___ Input records ___

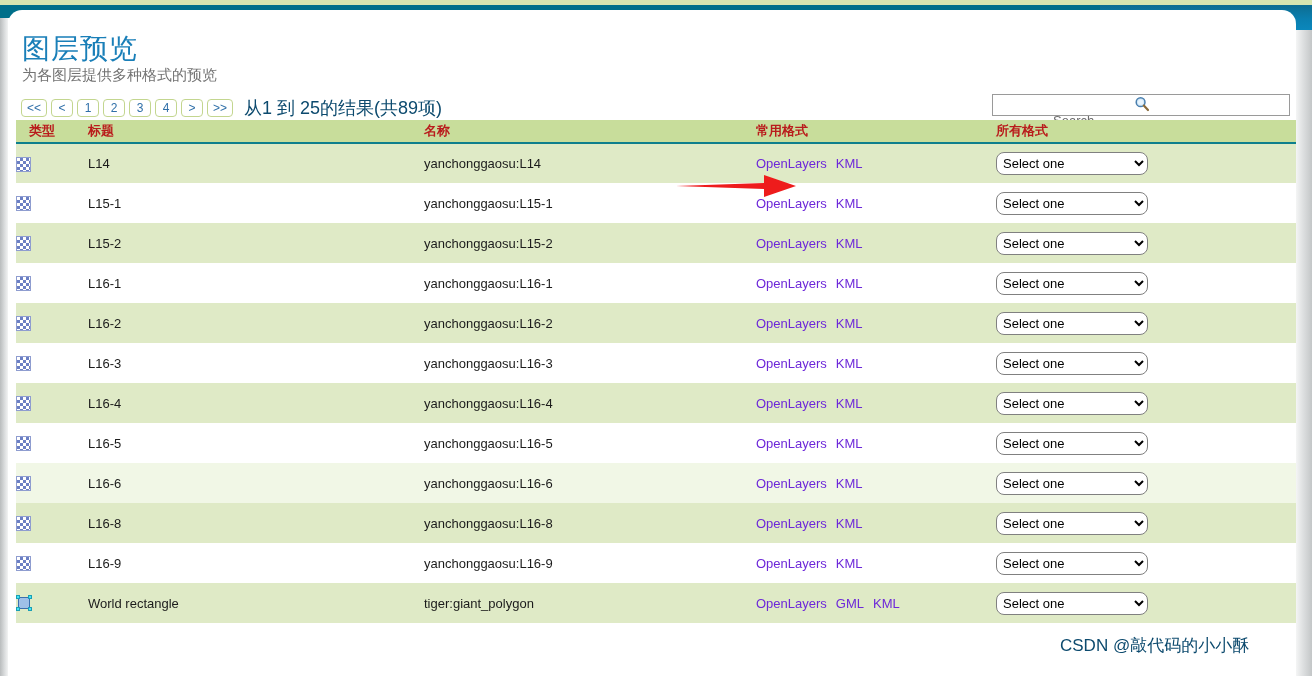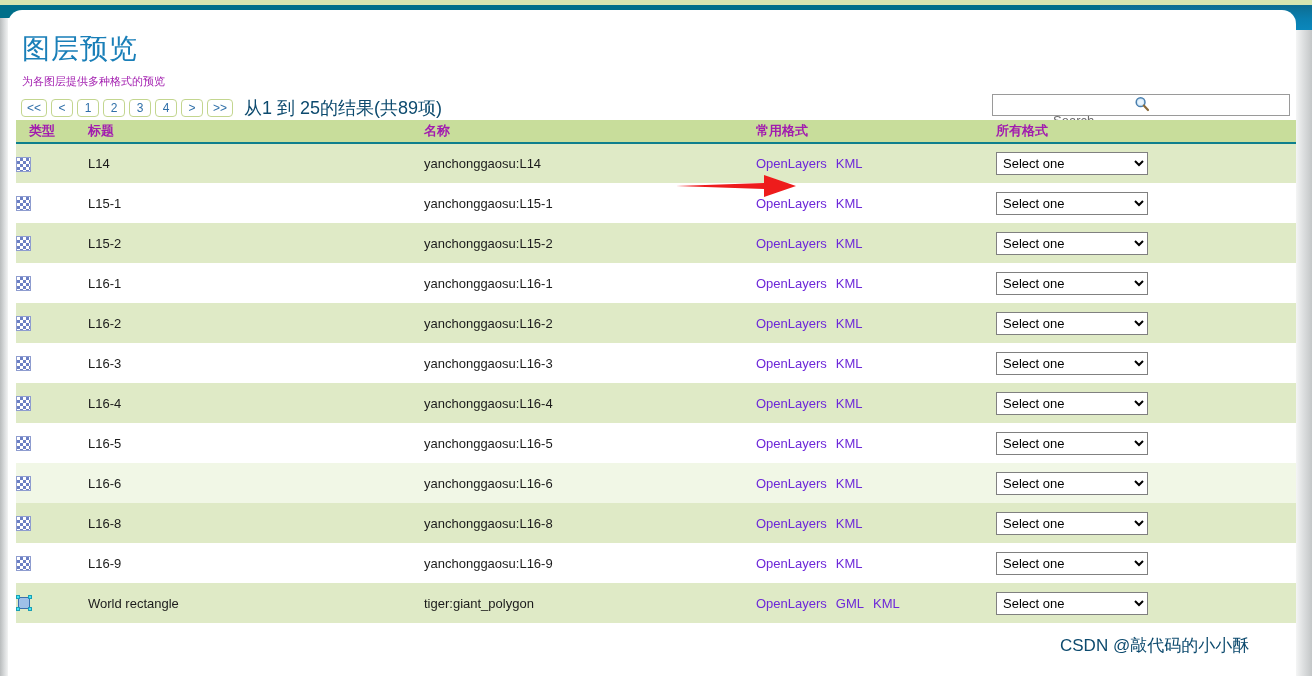--- a/index.html
+++ b/index.html
@@ -55,8 +55,8 @@
     white-space: nowrap;
   }
   .page-subtitle {
-    position: absolute; top: 64px; left: 14px;
-    font-size: 11px; color: #a21caf;
+    position: absolute; top: 56px; left: 14px;
+    font-size: 15px; color: #737373;
     white-space: nowrap;
   }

___

▶ _Task to carry out_
Output the listing exactly, pictures excluded.

▶ _Answer to this problem_
--- a/index.html
+++ b/index.html
@@ -55,8 +55,8 @@
     white-space: nowrap;
   }
   .page-subtitle {
-    position: absolute; top: 64px; left: 14px;
-    font-size: 11px; color: #a21caf;
+    position: absolute; top: 56px; left: 14px;
+    font-size: 15px; color: #737373;
     white-space: nowrap;
   }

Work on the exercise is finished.